1. A data processing method comprising receiving a compressed electronic document, decompressing the document and executing an analysis of the document during the decompression, the analysis determining whether the document conforms to defined syntax rules.
2. A method according to claim 1, further comprising terminating the decompression, if the analysis determines that the document does not conform to a said defined syntax rule.
3. A method according to claim 1, wherein, where the decompression uses a string table, the analysis comprises adding a further column to the string table, the further column comprising syntax information.
4. A method according to claim 1, wherein the step of executing an analysis of the document during the decompression, comprises parsing the document.
5. A method according to claim 1, wherein the step of executing an analysis of the document during the decompression, comprises validating the document.
6. A data processing system comprising an input device for receiving a compressed electronic document, and a processor unit arranged to decompress the document and to execute an analysis of the document during the decompression, the analysis determining whether the document conforms to defined syntax rules.
7. A system according to claim 6, wherein the processor unit is further arranged to terminate the decompression, if the analysis determines that the document does not conform to a defined syntax rule.
8. A system according to claim 6, wherein, where the decompression uses a string table, the analysis comprises adding a further column to the string table, the further column comprising syntax information.
9. A system according to claim 6, wherein the processor unit is arranged, when executing an analysis of the document during the decompression, to parse the document.
10. A system according to claim 6, wherein the processor unit is arranged, when executing an analysis of the document during the decompression, to validate the document.

-- Listing --
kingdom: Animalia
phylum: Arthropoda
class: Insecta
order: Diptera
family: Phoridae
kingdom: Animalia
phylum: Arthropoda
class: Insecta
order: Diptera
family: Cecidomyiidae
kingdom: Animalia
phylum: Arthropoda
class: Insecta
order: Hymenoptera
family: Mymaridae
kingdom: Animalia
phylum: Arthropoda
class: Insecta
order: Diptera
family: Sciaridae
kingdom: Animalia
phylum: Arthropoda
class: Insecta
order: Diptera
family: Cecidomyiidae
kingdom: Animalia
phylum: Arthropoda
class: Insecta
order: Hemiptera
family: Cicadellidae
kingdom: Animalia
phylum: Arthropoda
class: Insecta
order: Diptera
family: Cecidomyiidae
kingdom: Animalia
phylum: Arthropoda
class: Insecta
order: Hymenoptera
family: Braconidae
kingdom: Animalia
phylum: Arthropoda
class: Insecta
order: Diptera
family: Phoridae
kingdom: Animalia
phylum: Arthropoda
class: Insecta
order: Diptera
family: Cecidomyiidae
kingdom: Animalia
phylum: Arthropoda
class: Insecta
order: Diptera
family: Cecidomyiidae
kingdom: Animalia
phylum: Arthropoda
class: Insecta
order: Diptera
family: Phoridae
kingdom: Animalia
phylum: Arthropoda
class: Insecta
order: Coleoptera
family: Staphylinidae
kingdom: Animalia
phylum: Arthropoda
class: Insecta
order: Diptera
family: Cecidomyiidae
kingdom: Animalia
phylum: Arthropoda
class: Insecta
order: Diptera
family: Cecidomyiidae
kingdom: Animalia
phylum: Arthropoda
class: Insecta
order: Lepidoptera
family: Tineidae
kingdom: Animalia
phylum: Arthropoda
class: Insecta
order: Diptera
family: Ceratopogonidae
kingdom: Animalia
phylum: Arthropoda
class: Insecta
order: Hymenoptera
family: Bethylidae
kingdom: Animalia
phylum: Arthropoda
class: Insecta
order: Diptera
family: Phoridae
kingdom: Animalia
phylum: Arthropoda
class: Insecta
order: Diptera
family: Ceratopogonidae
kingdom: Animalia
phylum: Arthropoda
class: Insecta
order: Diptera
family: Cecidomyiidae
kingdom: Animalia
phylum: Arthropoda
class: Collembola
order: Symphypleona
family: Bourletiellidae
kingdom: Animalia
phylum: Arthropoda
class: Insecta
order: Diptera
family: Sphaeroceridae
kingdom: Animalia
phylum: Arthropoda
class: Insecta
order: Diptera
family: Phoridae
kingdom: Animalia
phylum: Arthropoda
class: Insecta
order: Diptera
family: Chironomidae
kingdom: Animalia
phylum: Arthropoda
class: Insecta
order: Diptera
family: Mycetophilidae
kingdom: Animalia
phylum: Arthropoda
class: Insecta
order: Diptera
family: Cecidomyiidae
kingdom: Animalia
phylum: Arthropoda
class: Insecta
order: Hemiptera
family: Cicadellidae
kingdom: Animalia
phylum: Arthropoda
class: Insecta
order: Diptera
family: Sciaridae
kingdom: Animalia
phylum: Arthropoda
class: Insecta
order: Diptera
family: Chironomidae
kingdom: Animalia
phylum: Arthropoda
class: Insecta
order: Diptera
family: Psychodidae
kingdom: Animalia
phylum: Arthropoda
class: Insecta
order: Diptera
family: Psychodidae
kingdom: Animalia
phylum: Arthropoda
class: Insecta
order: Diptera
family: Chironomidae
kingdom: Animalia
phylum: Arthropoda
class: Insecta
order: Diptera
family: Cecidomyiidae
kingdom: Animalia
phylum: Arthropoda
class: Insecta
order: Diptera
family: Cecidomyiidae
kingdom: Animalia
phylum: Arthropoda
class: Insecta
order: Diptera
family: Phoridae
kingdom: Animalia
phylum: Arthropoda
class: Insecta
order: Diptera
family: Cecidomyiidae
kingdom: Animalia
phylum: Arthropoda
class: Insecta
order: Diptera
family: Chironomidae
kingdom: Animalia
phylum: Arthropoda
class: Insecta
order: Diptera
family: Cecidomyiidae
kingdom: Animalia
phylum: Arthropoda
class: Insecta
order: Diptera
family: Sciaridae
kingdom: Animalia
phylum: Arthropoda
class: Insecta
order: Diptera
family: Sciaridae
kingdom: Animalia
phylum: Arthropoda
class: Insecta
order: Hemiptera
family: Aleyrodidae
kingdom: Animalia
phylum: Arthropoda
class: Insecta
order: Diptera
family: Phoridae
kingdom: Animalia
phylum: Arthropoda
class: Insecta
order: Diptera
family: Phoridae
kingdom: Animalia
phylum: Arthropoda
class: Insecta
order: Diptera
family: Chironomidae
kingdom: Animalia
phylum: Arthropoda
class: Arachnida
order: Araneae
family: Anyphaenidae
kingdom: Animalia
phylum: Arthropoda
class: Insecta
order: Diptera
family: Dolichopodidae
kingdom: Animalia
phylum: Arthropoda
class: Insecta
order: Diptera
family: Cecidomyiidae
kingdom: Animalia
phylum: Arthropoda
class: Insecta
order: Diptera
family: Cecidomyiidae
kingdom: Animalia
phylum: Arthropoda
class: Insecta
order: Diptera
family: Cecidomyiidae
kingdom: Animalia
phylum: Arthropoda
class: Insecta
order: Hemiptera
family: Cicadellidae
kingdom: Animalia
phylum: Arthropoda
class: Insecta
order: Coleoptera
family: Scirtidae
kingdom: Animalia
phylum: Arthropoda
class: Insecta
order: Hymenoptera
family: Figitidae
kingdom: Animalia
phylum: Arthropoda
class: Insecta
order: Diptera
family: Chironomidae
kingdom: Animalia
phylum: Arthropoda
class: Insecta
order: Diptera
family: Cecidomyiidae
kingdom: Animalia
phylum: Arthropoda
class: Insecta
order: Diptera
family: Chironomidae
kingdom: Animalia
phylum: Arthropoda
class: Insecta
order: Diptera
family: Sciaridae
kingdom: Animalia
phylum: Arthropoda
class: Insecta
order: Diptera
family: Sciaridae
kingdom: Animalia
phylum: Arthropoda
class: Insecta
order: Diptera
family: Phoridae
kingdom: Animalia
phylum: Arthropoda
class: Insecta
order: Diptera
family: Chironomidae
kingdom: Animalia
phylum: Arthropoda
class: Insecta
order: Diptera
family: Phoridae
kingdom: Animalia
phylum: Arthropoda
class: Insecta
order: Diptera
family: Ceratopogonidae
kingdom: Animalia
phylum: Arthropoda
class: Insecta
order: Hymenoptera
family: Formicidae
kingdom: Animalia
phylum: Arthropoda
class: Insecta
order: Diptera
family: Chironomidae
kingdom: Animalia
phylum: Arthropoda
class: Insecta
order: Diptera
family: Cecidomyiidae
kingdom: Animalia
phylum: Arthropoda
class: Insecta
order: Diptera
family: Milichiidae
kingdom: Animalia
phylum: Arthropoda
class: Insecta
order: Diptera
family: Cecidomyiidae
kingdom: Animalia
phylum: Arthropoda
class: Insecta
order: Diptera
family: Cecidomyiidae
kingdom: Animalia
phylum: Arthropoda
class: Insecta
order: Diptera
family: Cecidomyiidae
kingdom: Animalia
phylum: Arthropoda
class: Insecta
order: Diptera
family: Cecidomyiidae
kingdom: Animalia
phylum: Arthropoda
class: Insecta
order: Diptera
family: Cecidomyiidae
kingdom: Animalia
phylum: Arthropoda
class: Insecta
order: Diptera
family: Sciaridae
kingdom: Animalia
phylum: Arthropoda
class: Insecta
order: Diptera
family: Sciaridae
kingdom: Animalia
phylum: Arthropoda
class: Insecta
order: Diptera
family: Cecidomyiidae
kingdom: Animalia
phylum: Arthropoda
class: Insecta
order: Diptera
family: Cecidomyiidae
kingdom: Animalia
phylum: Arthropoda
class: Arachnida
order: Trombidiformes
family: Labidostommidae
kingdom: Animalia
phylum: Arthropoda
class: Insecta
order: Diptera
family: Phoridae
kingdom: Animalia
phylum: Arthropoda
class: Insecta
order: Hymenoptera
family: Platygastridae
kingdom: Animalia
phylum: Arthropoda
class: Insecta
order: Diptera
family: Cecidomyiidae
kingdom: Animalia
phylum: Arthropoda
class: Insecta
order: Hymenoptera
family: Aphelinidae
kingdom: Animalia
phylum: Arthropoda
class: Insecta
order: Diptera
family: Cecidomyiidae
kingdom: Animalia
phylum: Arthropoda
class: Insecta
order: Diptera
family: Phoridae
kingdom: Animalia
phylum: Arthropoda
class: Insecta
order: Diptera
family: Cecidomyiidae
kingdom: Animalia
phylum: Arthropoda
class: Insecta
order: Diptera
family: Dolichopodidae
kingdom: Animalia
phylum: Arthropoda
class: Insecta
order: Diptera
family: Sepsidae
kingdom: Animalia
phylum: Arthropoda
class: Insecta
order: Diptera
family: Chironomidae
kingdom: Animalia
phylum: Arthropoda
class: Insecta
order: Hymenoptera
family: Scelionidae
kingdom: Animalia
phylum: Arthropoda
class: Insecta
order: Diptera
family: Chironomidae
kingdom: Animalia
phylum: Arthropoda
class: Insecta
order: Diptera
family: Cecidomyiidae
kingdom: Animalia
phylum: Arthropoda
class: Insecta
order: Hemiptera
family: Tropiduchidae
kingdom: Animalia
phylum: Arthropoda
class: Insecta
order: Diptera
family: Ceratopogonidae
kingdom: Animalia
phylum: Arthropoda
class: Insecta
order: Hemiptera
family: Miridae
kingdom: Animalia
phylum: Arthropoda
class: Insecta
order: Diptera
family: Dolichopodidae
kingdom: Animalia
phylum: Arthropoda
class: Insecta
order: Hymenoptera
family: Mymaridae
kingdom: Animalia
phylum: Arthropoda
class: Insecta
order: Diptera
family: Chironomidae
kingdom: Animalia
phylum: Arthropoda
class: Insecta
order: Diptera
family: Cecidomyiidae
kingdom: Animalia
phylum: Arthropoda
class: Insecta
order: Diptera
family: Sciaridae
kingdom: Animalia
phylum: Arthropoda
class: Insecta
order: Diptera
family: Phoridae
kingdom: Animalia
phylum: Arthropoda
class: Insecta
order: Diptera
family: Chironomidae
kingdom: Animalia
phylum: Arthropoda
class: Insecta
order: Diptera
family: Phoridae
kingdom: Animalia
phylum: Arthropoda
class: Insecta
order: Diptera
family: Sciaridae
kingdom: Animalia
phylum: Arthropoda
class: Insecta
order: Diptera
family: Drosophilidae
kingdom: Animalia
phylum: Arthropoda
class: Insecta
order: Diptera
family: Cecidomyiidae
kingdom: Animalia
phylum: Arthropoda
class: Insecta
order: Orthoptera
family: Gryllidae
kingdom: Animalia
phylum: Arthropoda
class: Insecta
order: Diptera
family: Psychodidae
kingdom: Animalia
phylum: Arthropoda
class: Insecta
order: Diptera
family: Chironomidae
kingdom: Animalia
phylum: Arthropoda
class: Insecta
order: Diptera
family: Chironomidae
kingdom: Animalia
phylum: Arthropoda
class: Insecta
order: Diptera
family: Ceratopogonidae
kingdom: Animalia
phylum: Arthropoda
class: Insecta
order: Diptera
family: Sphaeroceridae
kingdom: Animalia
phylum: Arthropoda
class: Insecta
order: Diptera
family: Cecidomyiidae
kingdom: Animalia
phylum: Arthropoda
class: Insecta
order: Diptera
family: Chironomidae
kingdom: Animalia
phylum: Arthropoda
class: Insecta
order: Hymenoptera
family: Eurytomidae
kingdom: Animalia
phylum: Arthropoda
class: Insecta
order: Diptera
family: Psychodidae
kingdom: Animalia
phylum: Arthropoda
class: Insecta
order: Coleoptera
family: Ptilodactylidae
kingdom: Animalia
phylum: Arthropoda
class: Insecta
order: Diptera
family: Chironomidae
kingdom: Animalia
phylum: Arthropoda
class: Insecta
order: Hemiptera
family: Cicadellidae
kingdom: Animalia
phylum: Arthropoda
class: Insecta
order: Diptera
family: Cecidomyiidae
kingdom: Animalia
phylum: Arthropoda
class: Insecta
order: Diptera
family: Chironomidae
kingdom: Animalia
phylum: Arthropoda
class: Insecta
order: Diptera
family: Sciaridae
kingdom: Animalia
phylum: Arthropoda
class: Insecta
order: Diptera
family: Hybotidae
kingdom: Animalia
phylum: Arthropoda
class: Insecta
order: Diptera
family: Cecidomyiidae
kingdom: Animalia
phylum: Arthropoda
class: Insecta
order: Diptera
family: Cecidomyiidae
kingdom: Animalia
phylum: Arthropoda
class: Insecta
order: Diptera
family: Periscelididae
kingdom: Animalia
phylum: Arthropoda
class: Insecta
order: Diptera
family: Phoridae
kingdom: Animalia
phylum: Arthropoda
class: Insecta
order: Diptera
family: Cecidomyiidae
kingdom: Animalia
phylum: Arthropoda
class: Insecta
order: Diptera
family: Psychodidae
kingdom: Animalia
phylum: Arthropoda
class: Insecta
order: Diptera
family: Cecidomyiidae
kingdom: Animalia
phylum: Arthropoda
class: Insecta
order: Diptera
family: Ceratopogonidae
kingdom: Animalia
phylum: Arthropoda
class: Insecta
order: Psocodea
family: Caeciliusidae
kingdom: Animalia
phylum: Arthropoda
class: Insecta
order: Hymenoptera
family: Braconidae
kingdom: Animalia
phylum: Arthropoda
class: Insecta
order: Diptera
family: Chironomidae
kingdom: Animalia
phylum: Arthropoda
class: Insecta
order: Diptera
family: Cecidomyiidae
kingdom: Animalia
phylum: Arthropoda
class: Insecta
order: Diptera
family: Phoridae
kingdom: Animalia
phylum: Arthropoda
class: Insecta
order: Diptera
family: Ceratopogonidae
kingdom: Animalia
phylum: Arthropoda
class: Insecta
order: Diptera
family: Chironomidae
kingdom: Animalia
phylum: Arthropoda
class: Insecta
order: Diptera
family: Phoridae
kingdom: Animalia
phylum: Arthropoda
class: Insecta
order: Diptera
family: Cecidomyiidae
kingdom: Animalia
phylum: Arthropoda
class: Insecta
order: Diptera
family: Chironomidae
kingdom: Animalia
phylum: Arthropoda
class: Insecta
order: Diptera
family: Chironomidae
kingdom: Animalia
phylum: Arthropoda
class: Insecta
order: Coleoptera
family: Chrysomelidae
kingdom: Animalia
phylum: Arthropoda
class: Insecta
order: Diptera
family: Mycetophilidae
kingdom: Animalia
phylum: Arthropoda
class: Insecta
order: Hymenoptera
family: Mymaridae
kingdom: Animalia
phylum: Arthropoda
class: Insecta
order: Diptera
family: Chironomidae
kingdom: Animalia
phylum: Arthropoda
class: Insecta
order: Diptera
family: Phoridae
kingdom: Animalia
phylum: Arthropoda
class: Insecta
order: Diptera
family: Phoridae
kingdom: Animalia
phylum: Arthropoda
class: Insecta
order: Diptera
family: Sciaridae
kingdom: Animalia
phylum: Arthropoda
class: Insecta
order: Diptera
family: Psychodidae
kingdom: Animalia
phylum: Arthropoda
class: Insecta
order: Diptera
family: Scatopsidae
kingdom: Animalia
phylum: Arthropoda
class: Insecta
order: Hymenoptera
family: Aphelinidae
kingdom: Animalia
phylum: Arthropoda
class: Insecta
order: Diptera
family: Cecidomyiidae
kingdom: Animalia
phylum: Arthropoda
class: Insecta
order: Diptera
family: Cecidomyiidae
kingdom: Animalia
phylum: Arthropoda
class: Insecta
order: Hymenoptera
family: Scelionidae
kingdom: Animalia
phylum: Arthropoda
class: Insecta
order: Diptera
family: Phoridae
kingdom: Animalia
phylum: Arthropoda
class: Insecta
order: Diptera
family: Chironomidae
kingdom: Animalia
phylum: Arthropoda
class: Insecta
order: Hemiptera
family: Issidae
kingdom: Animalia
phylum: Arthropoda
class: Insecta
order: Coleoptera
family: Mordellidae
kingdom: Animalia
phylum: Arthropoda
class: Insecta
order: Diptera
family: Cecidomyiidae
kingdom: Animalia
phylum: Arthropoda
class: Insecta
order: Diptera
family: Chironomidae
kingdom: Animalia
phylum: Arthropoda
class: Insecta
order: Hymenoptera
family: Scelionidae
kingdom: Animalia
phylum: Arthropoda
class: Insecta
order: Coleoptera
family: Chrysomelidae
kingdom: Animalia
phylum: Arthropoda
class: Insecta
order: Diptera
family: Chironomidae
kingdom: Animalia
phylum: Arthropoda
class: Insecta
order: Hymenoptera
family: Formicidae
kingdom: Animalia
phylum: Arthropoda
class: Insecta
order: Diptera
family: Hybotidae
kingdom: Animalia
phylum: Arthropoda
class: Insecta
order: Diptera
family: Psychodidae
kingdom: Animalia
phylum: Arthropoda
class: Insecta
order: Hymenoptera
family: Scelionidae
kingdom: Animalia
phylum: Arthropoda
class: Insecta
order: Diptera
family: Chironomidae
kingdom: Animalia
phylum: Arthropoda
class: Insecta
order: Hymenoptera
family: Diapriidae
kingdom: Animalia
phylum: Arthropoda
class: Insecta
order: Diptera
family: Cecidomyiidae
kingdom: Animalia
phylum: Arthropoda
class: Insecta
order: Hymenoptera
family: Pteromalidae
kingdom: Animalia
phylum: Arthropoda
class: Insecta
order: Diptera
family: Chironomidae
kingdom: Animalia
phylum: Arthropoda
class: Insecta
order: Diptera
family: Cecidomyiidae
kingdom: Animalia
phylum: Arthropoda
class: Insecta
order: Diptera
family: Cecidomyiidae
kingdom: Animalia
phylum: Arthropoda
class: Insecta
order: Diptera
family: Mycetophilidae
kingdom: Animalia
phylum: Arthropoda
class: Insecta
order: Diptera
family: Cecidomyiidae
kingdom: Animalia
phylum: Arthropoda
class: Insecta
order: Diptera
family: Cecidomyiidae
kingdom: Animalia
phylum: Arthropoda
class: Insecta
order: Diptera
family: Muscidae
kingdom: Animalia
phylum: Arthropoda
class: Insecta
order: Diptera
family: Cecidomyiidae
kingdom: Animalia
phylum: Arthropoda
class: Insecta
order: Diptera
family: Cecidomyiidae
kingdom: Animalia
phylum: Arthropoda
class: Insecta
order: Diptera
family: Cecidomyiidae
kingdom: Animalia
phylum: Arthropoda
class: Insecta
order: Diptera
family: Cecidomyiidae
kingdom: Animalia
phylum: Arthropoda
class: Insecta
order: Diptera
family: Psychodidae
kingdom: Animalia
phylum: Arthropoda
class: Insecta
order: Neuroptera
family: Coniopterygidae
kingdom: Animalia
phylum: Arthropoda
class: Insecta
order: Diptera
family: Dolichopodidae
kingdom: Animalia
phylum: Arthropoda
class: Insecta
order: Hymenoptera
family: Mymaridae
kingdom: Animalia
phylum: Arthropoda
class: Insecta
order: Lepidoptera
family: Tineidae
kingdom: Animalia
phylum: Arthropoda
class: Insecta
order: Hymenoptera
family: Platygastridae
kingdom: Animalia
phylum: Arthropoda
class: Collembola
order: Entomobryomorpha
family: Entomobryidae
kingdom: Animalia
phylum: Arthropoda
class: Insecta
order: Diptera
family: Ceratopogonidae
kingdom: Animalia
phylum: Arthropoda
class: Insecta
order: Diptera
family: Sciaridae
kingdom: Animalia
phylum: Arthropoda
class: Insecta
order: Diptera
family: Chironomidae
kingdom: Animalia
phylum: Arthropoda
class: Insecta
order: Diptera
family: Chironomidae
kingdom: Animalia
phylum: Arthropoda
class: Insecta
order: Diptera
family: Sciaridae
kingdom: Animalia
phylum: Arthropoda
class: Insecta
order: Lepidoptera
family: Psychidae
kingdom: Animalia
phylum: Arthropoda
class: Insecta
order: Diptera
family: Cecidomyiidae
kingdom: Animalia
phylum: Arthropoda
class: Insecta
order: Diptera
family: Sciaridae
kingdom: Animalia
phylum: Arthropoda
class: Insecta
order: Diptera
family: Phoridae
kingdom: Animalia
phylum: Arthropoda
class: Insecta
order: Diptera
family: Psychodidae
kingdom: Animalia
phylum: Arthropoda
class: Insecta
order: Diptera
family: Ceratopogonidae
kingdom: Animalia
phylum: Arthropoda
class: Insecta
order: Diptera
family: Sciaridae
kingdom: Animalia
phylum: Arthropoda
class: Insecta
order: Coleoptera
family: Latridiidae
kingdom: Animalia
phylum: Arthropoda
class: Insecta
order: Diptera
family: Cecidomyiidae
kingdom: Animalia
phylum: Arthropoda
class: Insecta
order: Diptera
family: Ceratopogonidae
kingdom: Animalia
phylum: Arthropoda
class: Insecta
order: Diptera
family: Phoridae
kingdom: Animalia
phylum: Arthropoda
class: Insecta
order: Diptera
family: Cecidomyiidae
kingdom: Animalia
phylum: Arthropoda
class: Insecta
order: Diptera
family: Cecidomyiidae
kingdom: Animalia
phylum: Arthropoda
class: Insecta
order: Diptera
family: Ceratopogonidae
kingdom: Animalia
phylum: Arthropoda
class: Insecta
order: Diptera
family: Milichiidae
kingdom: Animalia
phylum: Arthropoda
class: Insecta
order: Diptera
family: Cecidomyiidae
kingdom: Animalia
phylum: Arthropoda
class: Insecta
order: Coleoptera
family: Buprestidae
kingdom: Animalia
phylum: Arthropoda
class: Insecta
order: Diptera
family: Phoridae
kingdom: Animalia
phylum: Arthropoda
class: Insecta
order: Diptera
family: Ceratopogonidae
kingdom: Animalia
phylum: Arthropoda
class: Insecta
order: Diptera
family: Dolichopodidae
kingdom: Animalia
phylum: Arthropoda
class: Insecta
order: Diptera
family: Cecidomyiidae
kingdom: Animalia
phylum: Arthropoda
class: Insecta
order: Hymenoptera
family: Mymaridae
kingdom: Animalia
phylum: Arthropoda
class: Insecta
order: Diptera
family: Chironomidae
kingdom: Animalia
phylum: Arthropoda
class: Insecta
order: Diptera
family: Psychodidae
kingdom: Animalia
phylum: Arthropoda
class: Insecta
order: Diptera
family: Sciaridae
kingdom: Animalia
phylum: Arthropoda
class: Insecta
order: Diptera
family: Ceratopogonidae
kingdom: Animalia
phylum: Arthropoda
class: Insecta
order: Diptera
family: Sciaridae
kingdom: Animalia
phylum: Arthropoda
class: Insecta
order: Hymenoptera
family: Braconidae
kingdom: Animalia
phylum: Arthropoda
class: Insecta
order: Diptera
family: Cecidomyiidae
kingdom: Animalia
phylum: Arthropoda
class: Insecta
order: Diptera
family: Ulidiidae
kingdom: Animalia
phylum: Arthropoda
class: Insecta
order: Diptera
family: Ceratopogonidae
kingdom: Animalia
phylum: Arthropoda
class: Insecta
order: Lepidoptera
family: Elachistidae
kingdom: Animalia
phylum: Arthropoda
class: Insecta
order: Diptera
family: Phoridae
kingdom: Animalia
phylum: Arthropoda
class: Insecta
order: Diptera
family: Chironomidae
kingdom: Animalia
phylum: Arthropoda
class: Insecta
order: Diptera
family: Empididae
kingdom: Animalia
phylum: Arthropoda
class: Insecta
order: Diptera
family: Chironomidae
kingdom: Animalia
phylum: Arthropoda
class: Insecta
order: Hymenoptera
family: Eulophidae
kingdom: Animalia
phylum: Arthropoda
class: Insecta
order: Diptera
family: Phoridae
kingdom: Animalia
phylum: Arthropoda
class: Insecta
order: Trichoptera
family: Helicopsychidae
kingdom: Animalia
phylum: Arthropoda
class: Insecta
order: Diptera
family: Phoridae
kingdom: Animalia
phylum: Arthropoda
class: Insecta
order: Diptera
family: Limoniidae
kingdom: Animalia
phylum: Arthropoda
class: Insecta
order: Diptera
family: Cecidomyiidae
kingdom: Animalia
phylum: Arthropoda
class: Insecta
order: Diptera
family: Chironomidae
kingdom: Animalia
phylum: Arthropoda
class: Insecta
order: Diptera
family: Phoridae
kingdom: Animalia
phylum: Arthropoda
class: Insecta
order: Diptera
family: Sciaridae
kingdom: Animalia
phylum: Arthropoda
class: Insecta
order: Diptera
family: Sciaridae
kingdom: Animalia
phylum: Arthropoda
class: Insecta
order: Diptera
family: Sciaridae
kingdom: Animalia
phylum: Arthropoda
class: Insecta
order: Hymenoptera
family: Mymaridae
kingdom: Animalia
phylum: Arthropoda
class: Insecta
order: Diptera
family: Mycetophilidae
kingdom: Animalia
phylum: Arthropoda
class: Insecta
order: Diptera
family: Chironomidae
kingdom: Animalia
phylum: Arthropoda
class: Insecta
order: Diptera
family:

-- Do this --
From the decompression claims above, print the passage that begins with the words containing "5. A method" and ends with "validating the document.", copied word for word.

-- Task solution --
5. A method according to claim 1, wherein the step of executing an analysis of the document during the decompression, comprises validating the document.